I save my amber glass vitamin jars. I wash remove the labels and wash them. Good for storing colloidal silver, Or anything else that reacts to light.


----------



## Seneca (Nov 16, 2012)

I'm a bona fide packrat. I save old bread bags, because I have a great recipe for homemade bread, and I need something to put the loaves in after they cool. So that also means I save the wire ties, the come in handy for closing the bread sack and wire ties work in a pinch like rubber bands, to neaten up cords and wires. If you have a nest of loose wire or half a dozen charger cords that are too long, tie them or rubber band the them. Keeps it neat and makes it less likely you will snarled cords. 

I save plastic coffee cans, because they are great at sealing in odors. Got something stinky like cleaning patches, toss them in a coffee, put the lid on it and you are not stinking the place up with solvent odor. 

I save the small shipping boxes from online orders.

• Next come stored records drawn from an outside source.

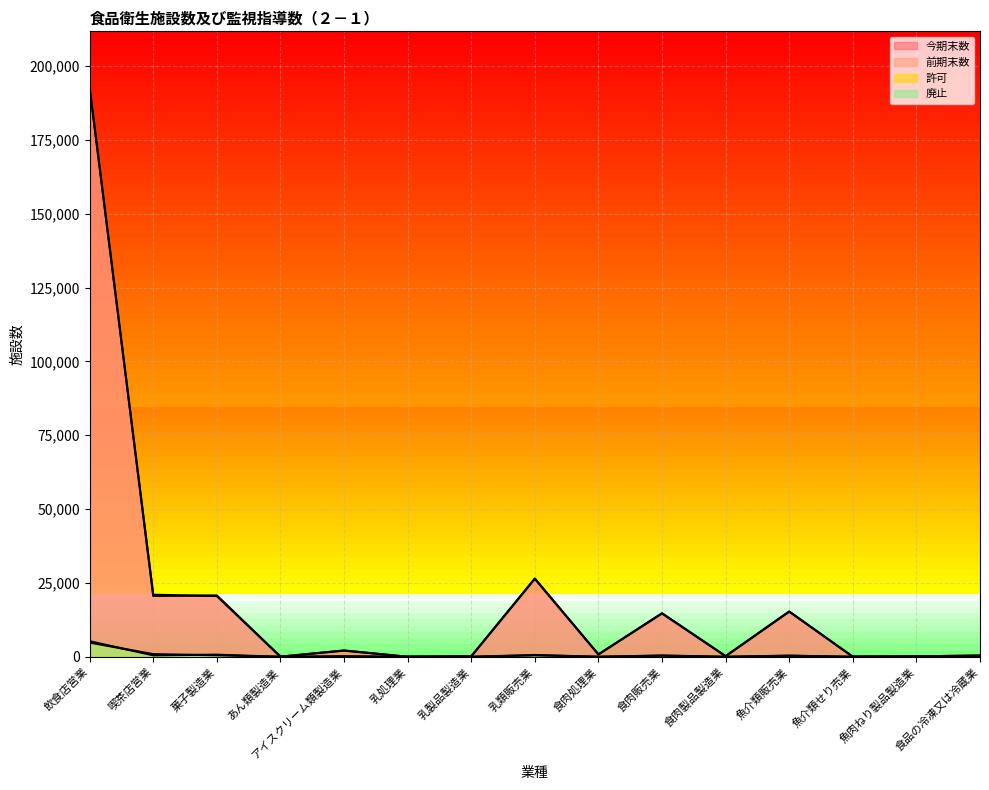

Where is 廃止 nearest to the value 2398?

喫茶店営業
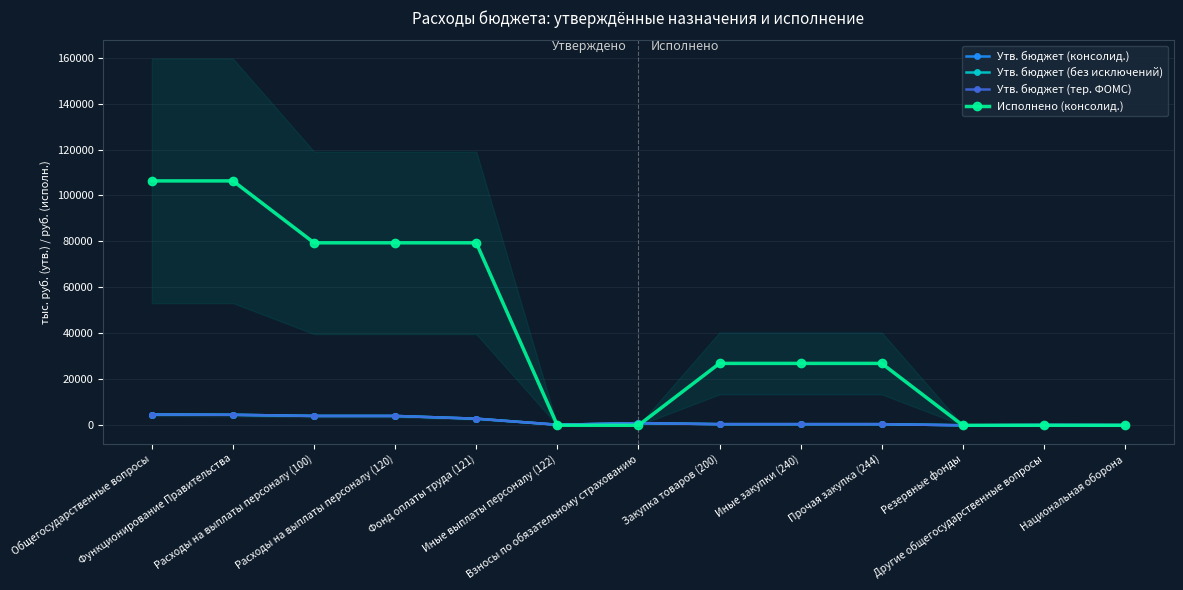

Reading right to left, transcribe all the data shown in this chart.

Утв. бюджет (консолид.): Национальная оборона=81.4	Другие общегосударственные вопросы=115.0	Резервные фонды=5.0	Прочая закупка (244)=497.4	Иные закупки (240)=497.4	Закупка товаров (200)=497.4	Взносы по обязательному страхованию=947.5	Иные выплаты персоналу (122)=248.0	Фонд оплаты труда (121)=2881.7	Расходы на выплаты персоналу (120)=4077.2	Расходы на выплаты персоналу (100)=4077.2	Функционирование Правительства=4574.6	Общегосударственные вопросы=4694.6
Утв. бюджет (без исключений): Национальная оборона=81.4	Другие общегосударственные вопросы=115.0	Резервные фонды=5.0	Прочая закупка (244)=497.4	Иные закупки (240)=497.4	Закупка товаров (200)=497.4	Взносы по обязательному страхованию=947.5	Иные выплаты персоналу (122)=248.0	Фонд оплаты труда (121)=2881.7	Расходы на выплаты персоналу (120)=4077.2	Расходы на выплаты персоналу (100)=4077.2	Функционирование Правительства=4574.6	Общегосударственные вопросы=4694.6
Утв. бюджет (тер. ФОМС): Национальная оборона=81.4	Другие общегосударственные вопросы=115.0	Резервные фонды=5.0	Прочая закупка (244)=497.4	Иные закупки (240)=497.4	Закупка товаров (200)=497.4	Взносы по обязательному страхованию=947.5	Иные выплаты персоналу (122)=248.0	Фонд оплаты труда (121)=2881.7	Расходы на выплаты персоналу (120)=4077.2	Расходы на выплаты персоналу (100)=4077.2	Функционирование Правительства=4574.6	Общегосударственные вопросы=4697.4
Исполнено (консолид.): Национальная оборона=0.0	Другие общегосударственные вопросы=1.6	Резервные фонды=0.0	Прочая закупка (244)=26934.8	Иные закупки (240)=26934.8	Закупка товаров (200)=26934.8	Взносы по обязательному страхованию=0.0	Иные выплаты персоналу (122)=0.0	Фонд оплаты труда (121)=79410.2	Расходы на выплаты персоналу (120)=79410.2	Расходы на выплаты персоналу (100)=79410.2	Функционирование Правительства=106345.0	Общегосударственные вопросы=106346.7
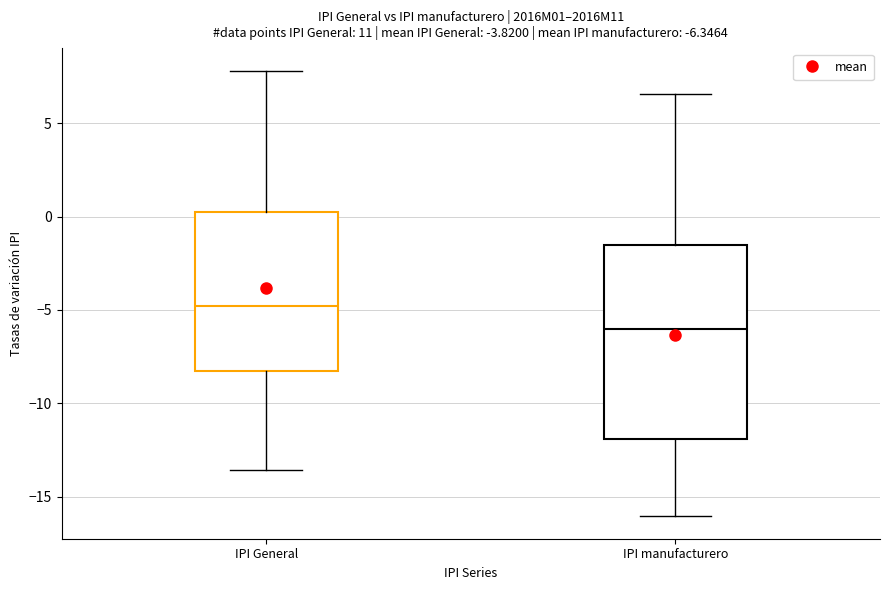

Comparing the boxes themselves (not the whiskers), which one is the tallest?

IPI manufacturero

They come in handy for storing loose items that have a tendency to get away and find the corner with the most dust bunnies. For some reason they seem to stack together fairly well and the contents can be written in the outside of the box with a marker. 

I save plastic jars, same Idea as shipping boxes, added bonus is that I can see what's inside so I really don't have to use a marker. I also save the squeeze bottles with the pull up caps, because I buy a lot of my supplies in bulk. It is a lot easier to dispense dish soap from a saved squeeze bottle than the gallon bulk bottle. 

I save my gallon water bottles, there is four of them in the fridge now, which augments the long term water storage I have stored in larger containers. I draw on the bottles in the fridge, before I break out the big containers. In a short term water off situation it is a lot easier to fill a couple of gallon water bottles than something some what larger. Besides it is always nice to have a glass of ice cold water every now and then.


----------



## HuntingHawk (Dec 16, 2012)

I too save the plastic coffee containers. Mostly I use them for putting dry goods in freezer bags then putting in the coffee containers.

Also, 100% cotton t-shirts after wearing out I wash them one last time, cut them up, & put in coffee containers. Good cleaning rags & especially for gun cleaning.


----------